The Luupe: What do you think helps your images break away from this problem?
Chitnis: When I’m in India I’m especially aware of how I engage with portraiture, and I want to make sure that whoever I am approaching feels that they have the agency to decide if they want to be photographed, and how they wish to be seen through their photo.
This can be challenging when language is a barrier, but I’m very fortunate to travel throughout India with my husband, who is Indian and speaks Hindi and Bengali. Although he is not a writer or photographer himself, he loves assisting in my photography work, mainly by acting as a translator, making sure that for every portrait, the person feels informed, respected and seen in their true light.
As a team, my husband and I feel very strongly that we need to be respectful and always ask for permission, and recognize our privilege in every situation.
The Luupe: How does your interaction with the people you photograph generally transpire?
Chitnis: I think that for me, investing in each and every subject, learning their story, spending the time to get to know them is of the utmost importance. Of course, this isn’t possible in every situation. Sometimes portraiture moves very quickly. But when there is time, I strive to make a connection. I really connect with other women, specifically mothers, because often I am traveling with my children and there are so many universal truths shared by those of us who are mothers.
The Luupe: How did you decide this series – which you worked on for a decade, was ready to become a book?
Chitnis: It was a confluence of events: My archive felt really robust, and I thought that maybe the time had come to explore the project. I was worried because the idea felt like it might be a hard sell to a publisher. It is a unique concept for a book- it’s not really a travel guide, but it is also not just a photography book. It falls somewhere in the middle of travel/ photography/ home decor/ textiles.
The Luupe: How did the process of series-to-book unfold?
Chitnis: I asked a friend if he would be willing to introduce me to his agent, Alison, and when I ran my idea by her she was really excited by my vision. She encouraged me to use a graphic designer to layout the proposal, and when we saw it all come together, both of us were so excited by the possibility of this becoming a book. That’s when I first thought, “this could really happen!”
I signed with Clarkson Potter in November of 2017, traveled to India for the final shoot in December 2017/ January 2018, and my daughter was born on March 1, 2018. I was working full time in school admissions, and parenting my other two kids during that whole time, and throughout the writing of the book.
But as a mother who loves her work, I’ve realized there is no perfect time to pursue a big project. There will always be a million reasons not to take the leap. Sometimes you just have to jump in with both feet and hope for the best.
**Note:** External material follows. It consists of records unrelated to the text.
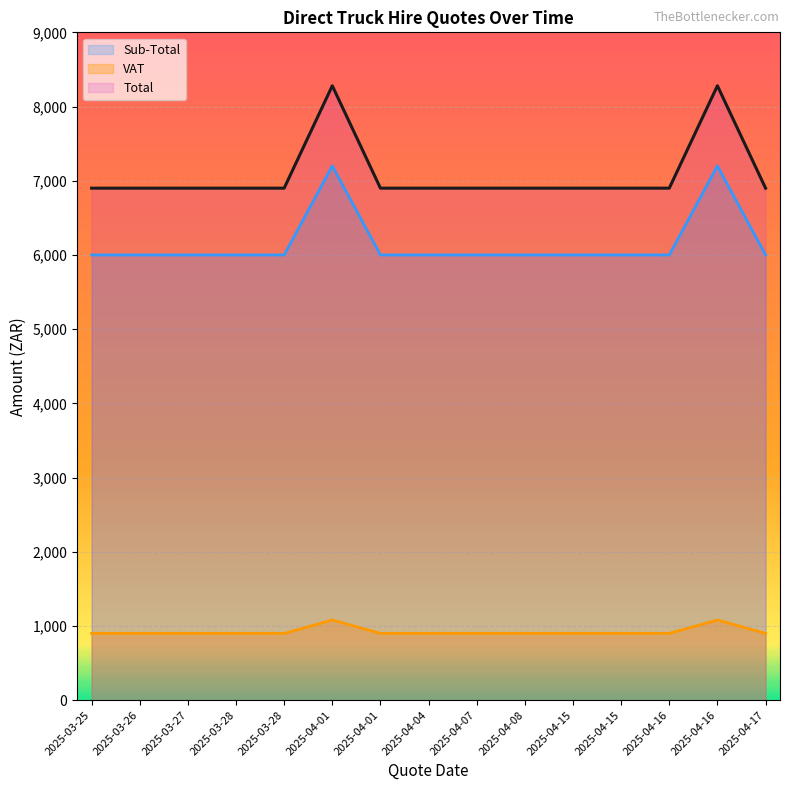

Is it true that Total equals 6900 at 2025-04-15?

True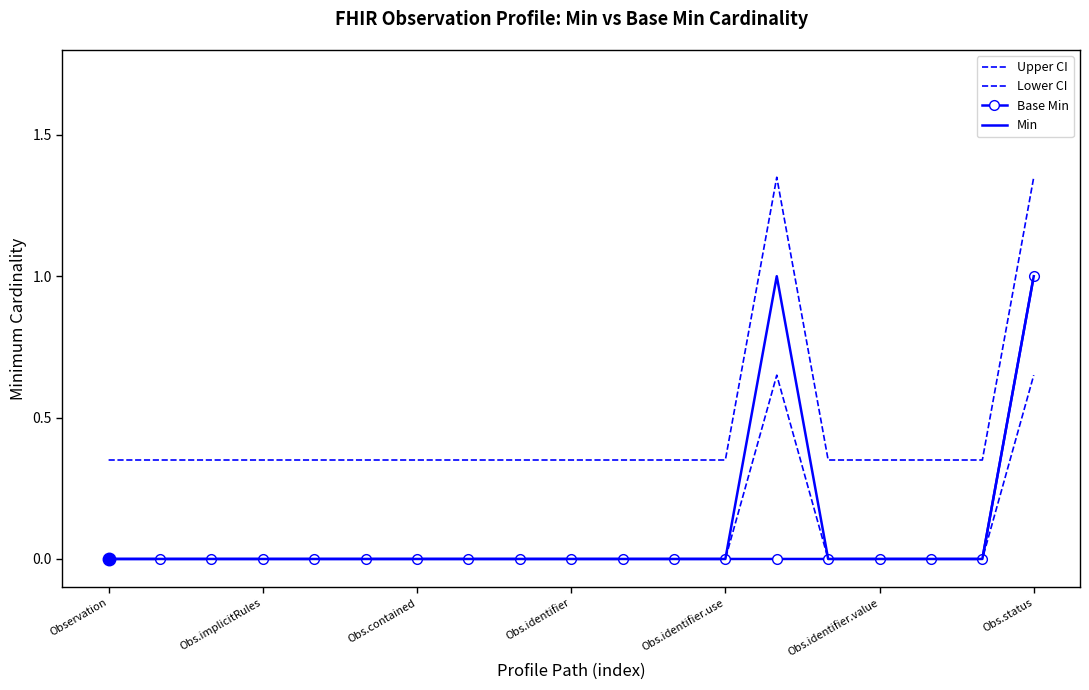

True or false: Min and Lower CI cross at least once.

False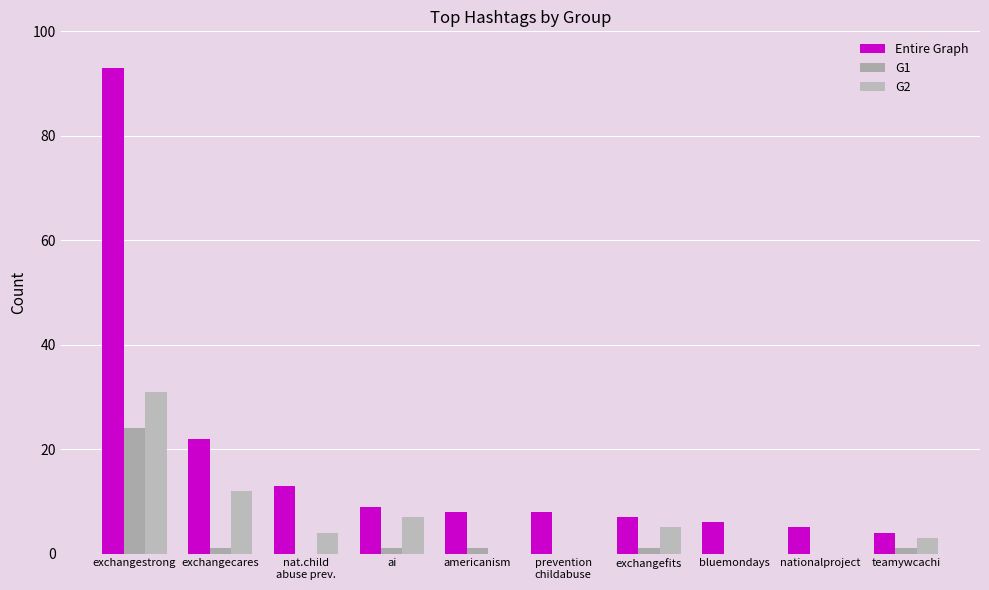

Where is Entire Graph nearest to the value 48?

exchangecares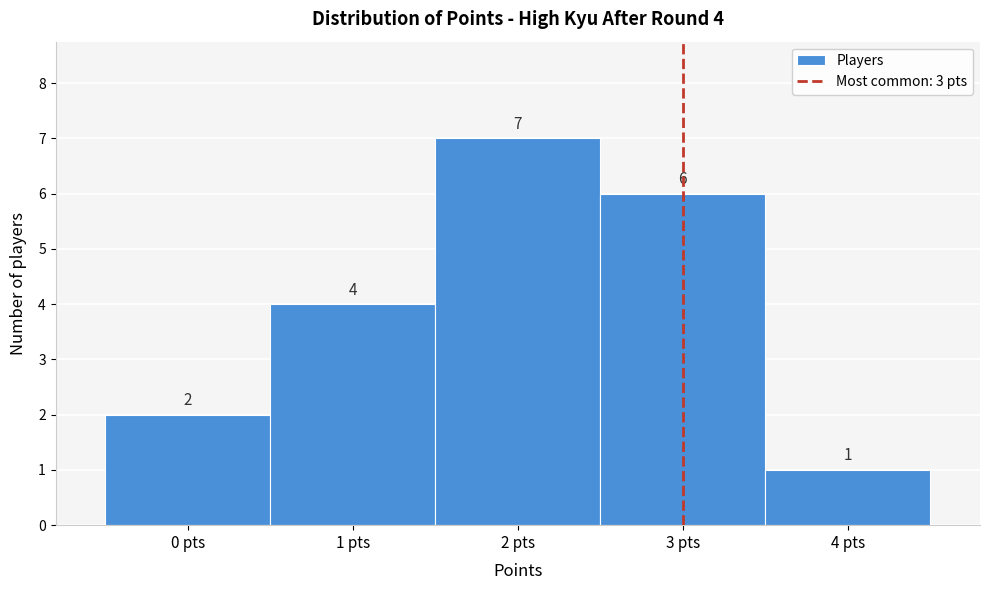

Which range on the x-axis has the tallest bar?

1.5 to 2.5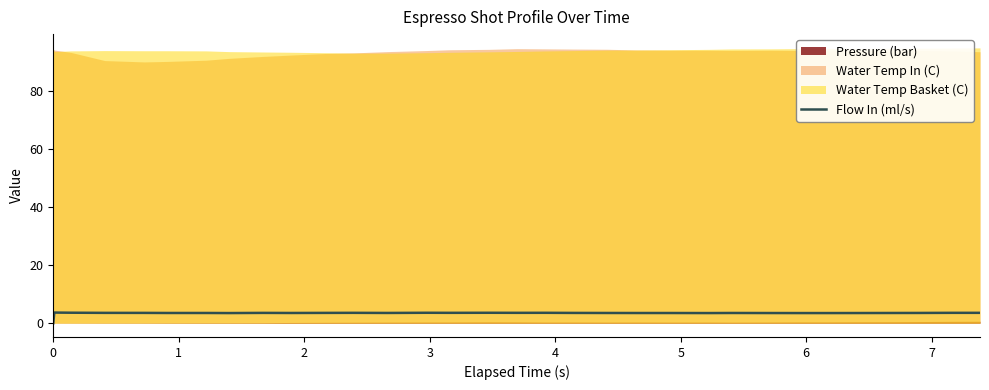

How many points are lower than both their immediate neighbors (excluding endpoints)?

6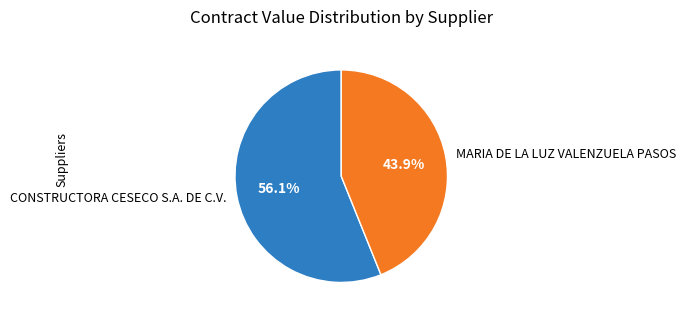

What is the largest slice in the pie chart?

CONSTRUCTORA CESECO S.A. DE C.V.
I am pretty type-A and very organized, so I looked at the timeline, divided up the work so that I would be able to manage it and promised myself I would never miss a deadline (and I didn’t!) I’m really proud of that, and very thankful for my support team, mainly my husband and our amazing sitter, who helped care for my daughter as I worked.
The Luupe: What was your biggest learning, revelation, etc from making this work?
Chitnis: Through the research and writing of Patterns of India, I learned how color and pattern have a symbiotic relationship, and together through art, architecture, textiles, dress and surface design, they bring to life the history and culture of the region. I’m taking that with me as I continue to grow in my travel photography practice.
I also learned what an immense undertaking a book like this is, and I can say with all honestly that I have been working on this tirelessly for two years now, and that doesn’t count any of the travel or photography. That’s just the writing, design, marketing, and publicity. If you are going to write a book, you better absolutely love the subject and be endlessly passionate about it, because you are going to live and breathe it for years!